The US Federal Reserve said last week that 2008
growth will be between 1.3% and 2%.
Greenspan also forecast that booming oil prices,
which hit a record of more than $101 last week would keep rising and that the US
housing market would worsen before the tide turned.
On Monday, the National Association of Realtors
reported that sales of existing US houses
in January,
were 23.4% below
the January 2007 level.
Increased globalisation of trade could offset a
sharp downturn in consumer spending and "facilitate the absorption of shocks
in the US," Greenspan said.
In a separate speech at an investment conference
in the Gulf state of Abu Dhabi, Greenspan said US resistance to Gulf or Asian
government-backed investors would be "counter-productive" and will result
in all parties being "losers".
Dangers of a déjà vu trek to 1%
short rates
Bill Gross, PIMCO
Managing Director, said overnight, that
Australian government debt is more attractive than Treasuries because US Federal
Reserve policy makers are failing to tackle inflation.
``US citizens, the Federal Reserve and
policy makers, certainly in an election year, are unwilling to accept their
medicine,'' Gross told a meeting in Sydney via a live
broadcast from Newport Beach, California-based Pacific Investment Management
Co.'s (PIMCO) head office. ``They're unwilling to endure the pain'' of
raising interest rates.
In his
monthly
Investment Newsletter for February, Gross says that the US needs a
"demand-based" fiscal package alright, but a $300-$500 billion permanent
one, in addition to the proposed temporary stimulus package,
"as the system of modern day levered shadow finance slows to a crawl or even
contracts at the edges, its ability to systemically fertilize economic growth
must be called into question. But government writing checks for American
consumers which then flow to foreign central banks is not the permanent
solution; it only makes sense in the short-term as a life preserver. To provide
a stable recovery path, government spending needs to fill the gap – not
consumption. Public works programs, badly needed infrastructure repairs, as well
as spending on research and development projects should form the heart of our
path to recovery. Assistance for homeowners? That too – figure out a
fiscal/regulatory way to stop the slide in housing prices and foreclosures but
please – no traffic jams at the Wal-Mart checkout counter in 2009 and beyond."
Gross writes:
"Chairman Bernanke must recognize the reduced benefits and obvious dangers of
a déjà vu trek to 1% short rates. Those yields produced 5% 30-year mortgage
rates to the homeowner for a 2-3 month period in 2003 and they could do so
again, but bubble creating, inflation inducing damage to the U.S. dollar would
be the likely result now. Best to stop far short of 1% and at the same time
encourage reforms in FHA government assisted programs that would permit
subsidized mortgage rates with minimal down payments.

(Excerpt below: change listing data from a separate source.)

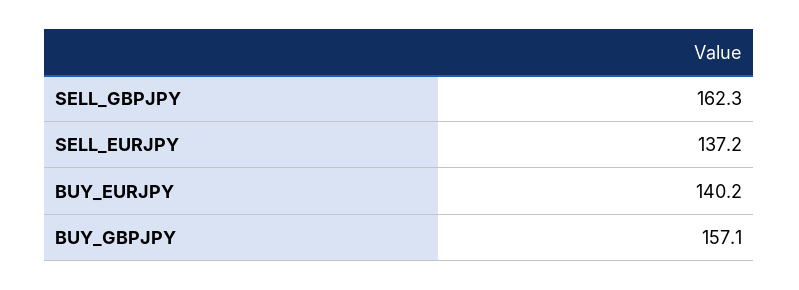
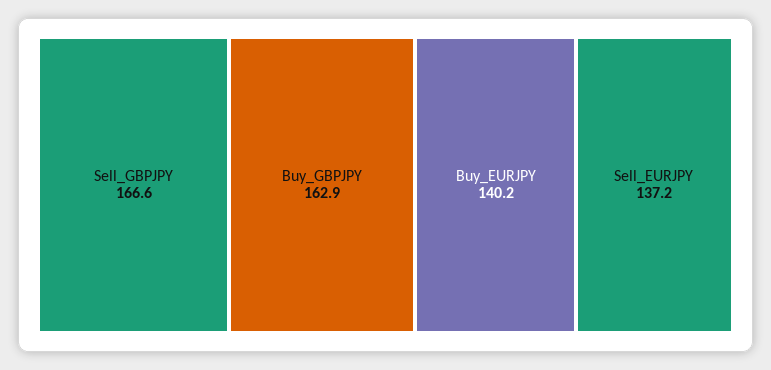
  {
-   "SELL_GBPJPY": 162.3,
+   "SELL_GBPJPY": 166.6,
    "SELL_EURJPY": 137.2,
    "BUY_EURJPY": 140.2,
-   "BUY_GBPJPY": 157.1
+   "BUY_GBPJPY": 162.9
  }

An artificially low, 1% short-term interest rate
was an elixir during the days of a burgeoning shadow banking system. It cannot
be the solution now.
In combination, a well
constructed, more than temporary fiscal/monetary stimulus plan is what is
required to rejuvenate a U.S. economy reeling from a low punch delivered by a
private market economy gone too far. Its "Rosemary’s Baby" took the form of a
shadow banking system based on leverage and the fateful conclusion that a
finance-based economy alone can deliver prosperity."